I just don’t want someone whose call and gifts make them able to create thriving ministry among conservative suburbanites to be sabotaged and unduly distracted by what I’m doing even though I’m convinced God wants me to do it. I have not done a gay wedding and I actually turned down a couple who were referred to me to do one because I didn’t have a pastoral relationship with them. To do a gay wedding, I would need to discern that God is commanding me to put my pastoral duty above my covenant with United Methodism. It would be because of the discipleship of a couple who needed me to be their pastor. I understand and respect that many fellow progressives and especially queer Methodists want full inclusion to be mandated immediately throughout the whole church. I’m glad that’s their stance, because I think if all of us were like Obama trying to compromise with a Republican Congress, we would get the same results he got.

As for me, though I believe God’s will is full inclusion for our church and I will follow his will in my own ministry as he reveals it, I’ve had to make peace with the reality that God for some reason speaks very differently to other pastors whom he has been shaped for a different purpose. They are not bereft of the Holy Spirit and neither am I. I actually want there to be Christian leaders who are painfully cautious about their discernment of social issues because of their stubborn commitment to tradition. When I’m trying to discern truth, I often ask my more conservative brethren for help because I need their push-back. We need both priests and prophets in the church in dialectic tension with each other.

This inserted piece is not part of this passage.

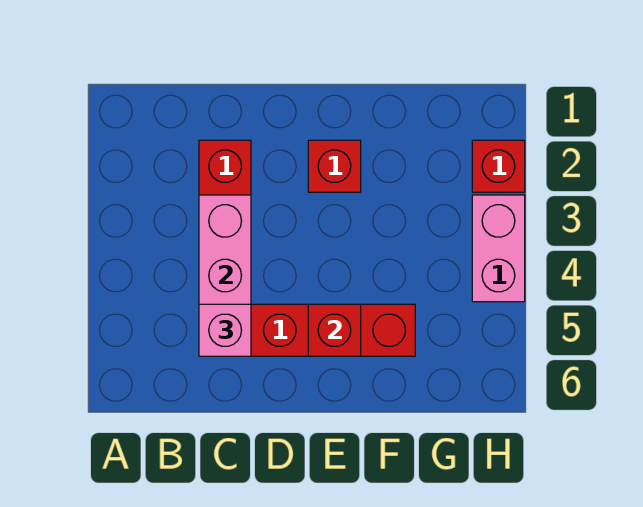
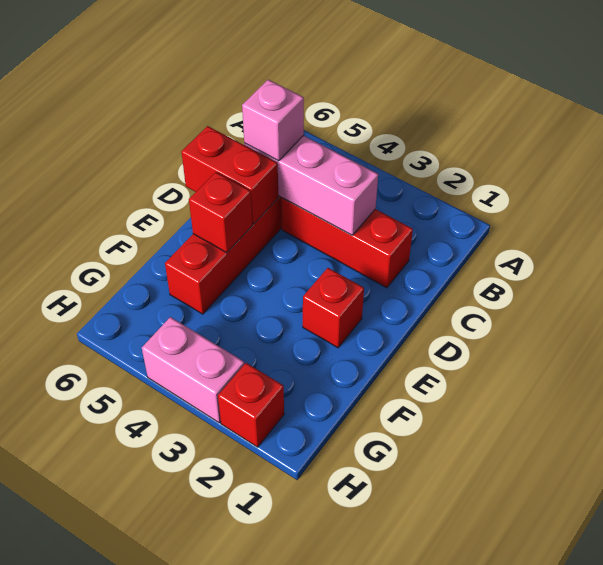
none -> red brick D5:D6 level 2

And yet I do think it’s time for us to have some kind of ecclesial arrangement that allows us to stop fighting for control (which many of us are actually doing out of a sense of duty and obedience to God). I think we can be more faithful missionally if we’re able to coalesce and tighten the different theological visions around which we build synergy. A certain crowd gets jazzed about doing small groups exactly the way John Wesley did them in the 18th century. Other folks are inspired by liberation theology. There’s a huge ex-evangelical movement in our country right now that I’m a part of whose energy has brought me closer to God. Who am I to say that God can’t use the Wesleyan Covenant Association to reinvigorate other Methodists’ faith for whom that vision is galvanizing?

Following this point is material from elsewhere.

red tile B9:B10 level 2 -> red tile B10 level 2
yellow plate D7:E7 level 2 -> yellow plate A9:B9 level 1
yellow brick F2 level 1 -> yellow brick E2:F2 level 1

I do believe we’re living through a season of renewed reformation and revitalization as a church. Part of our discernment within this season may involve letting conservatives and progressives have respective spaces to do ministry in which we can no longer be hindered by the other side (which denies us the ability to blame them for our problems). I think we can still be in close relationship just as I’m in relationship with all sorts of Christians around the world. But I think the fight for control needs to stop because there’s too great a cost in terms of people leaving the church forever and thousands of hours being wasted in futile arguments and soul-destroying toxicity.

This fall, a girl came to visit my campus ministry who was clearly going to thrive the best in a conservative evangelical environment, so I recommended a couple of my colleagues to her whose communities seemed like a better fit. Likewise, there have been times when queer Christians in other ministries on our campus come out and are discreetly referred to our ministry space. I think God is working every synergizing vision that he can for the sake of bringing the greatest possible range of people into his kingdom. So if God is entering a season of transplanting and replowing the garden of his church, I’m just going to keep on doing the ministry he puts in front of me and hope that he will somehow keep me in this wonderfully naive frame of mind in which I do my best to trust he will make everything okay.